PROVIDED DATA:

[Start of Attachment]

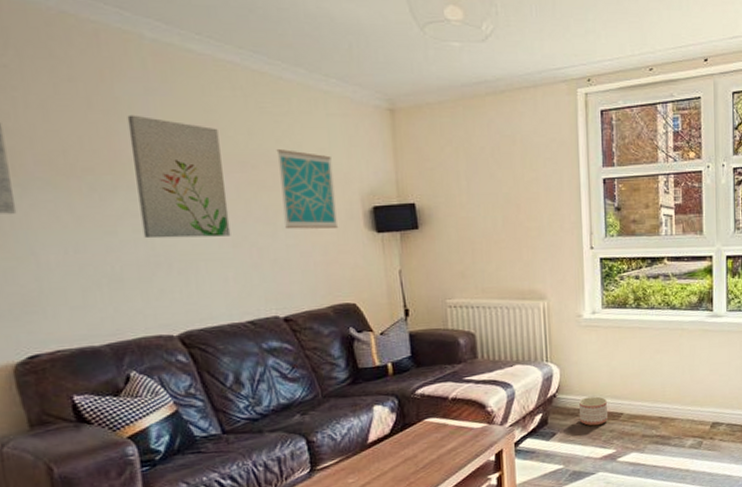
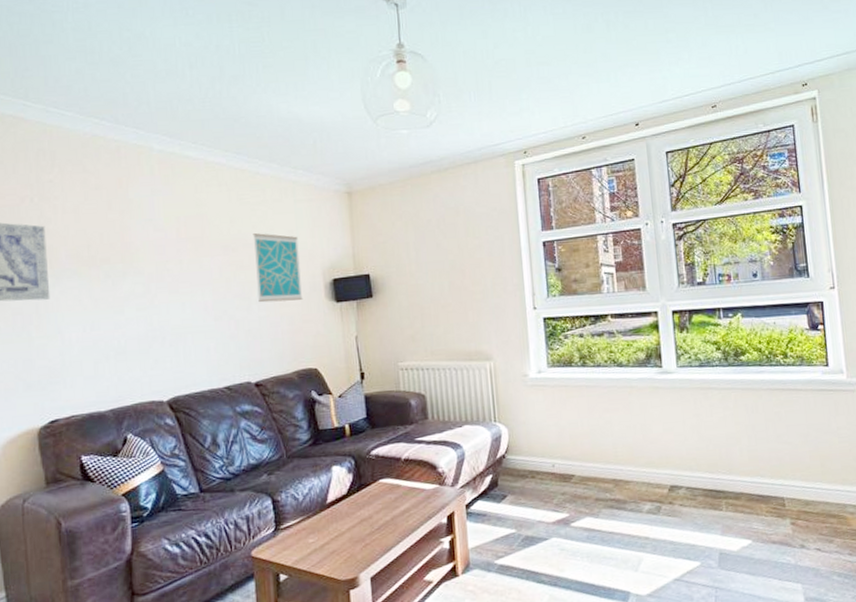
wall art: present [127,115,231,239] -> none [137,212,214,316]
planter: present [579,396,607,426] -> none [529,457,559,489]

[End of Attachment]
[Start of Attachment]

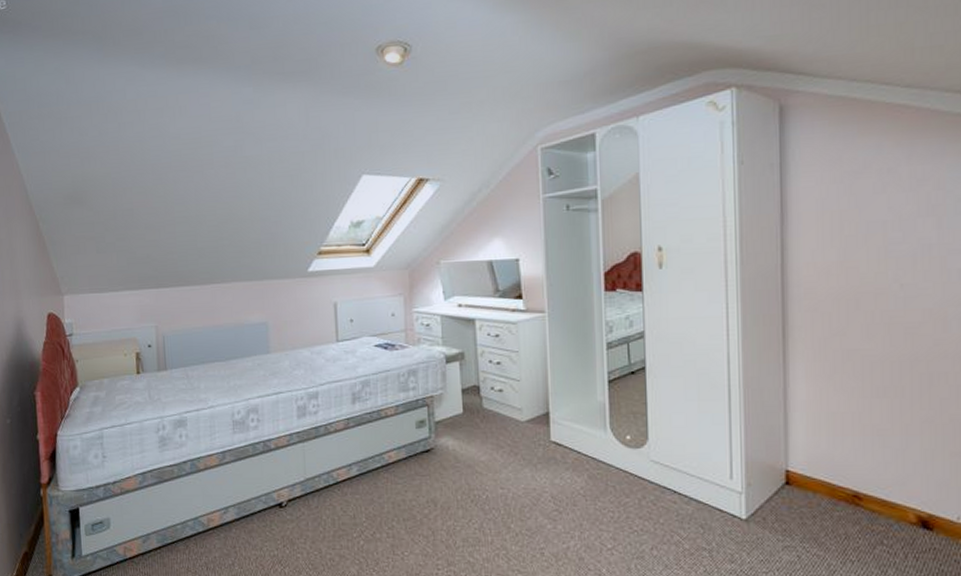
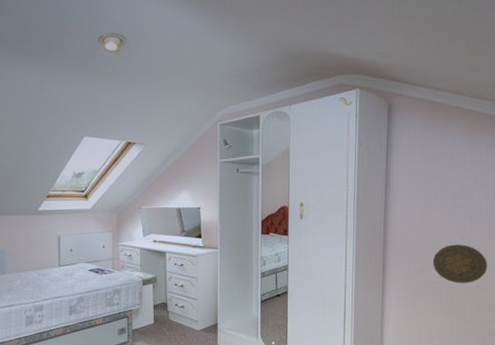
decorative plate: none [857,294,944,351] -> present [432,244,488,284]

[End of Attachment]

WHAT THE TASK ASKS: Reproduce the lines above, beginning at the line with "wall art: present" and stopping after the line with "planter: present [579,396,607,426]", exactly as they are.

RESULT OF THE EXERCISE:
wall art: present [127,115,231,239] -> none [137,212,214,316]
planter: present [579,396,607,426] -> none [529,457,559,489]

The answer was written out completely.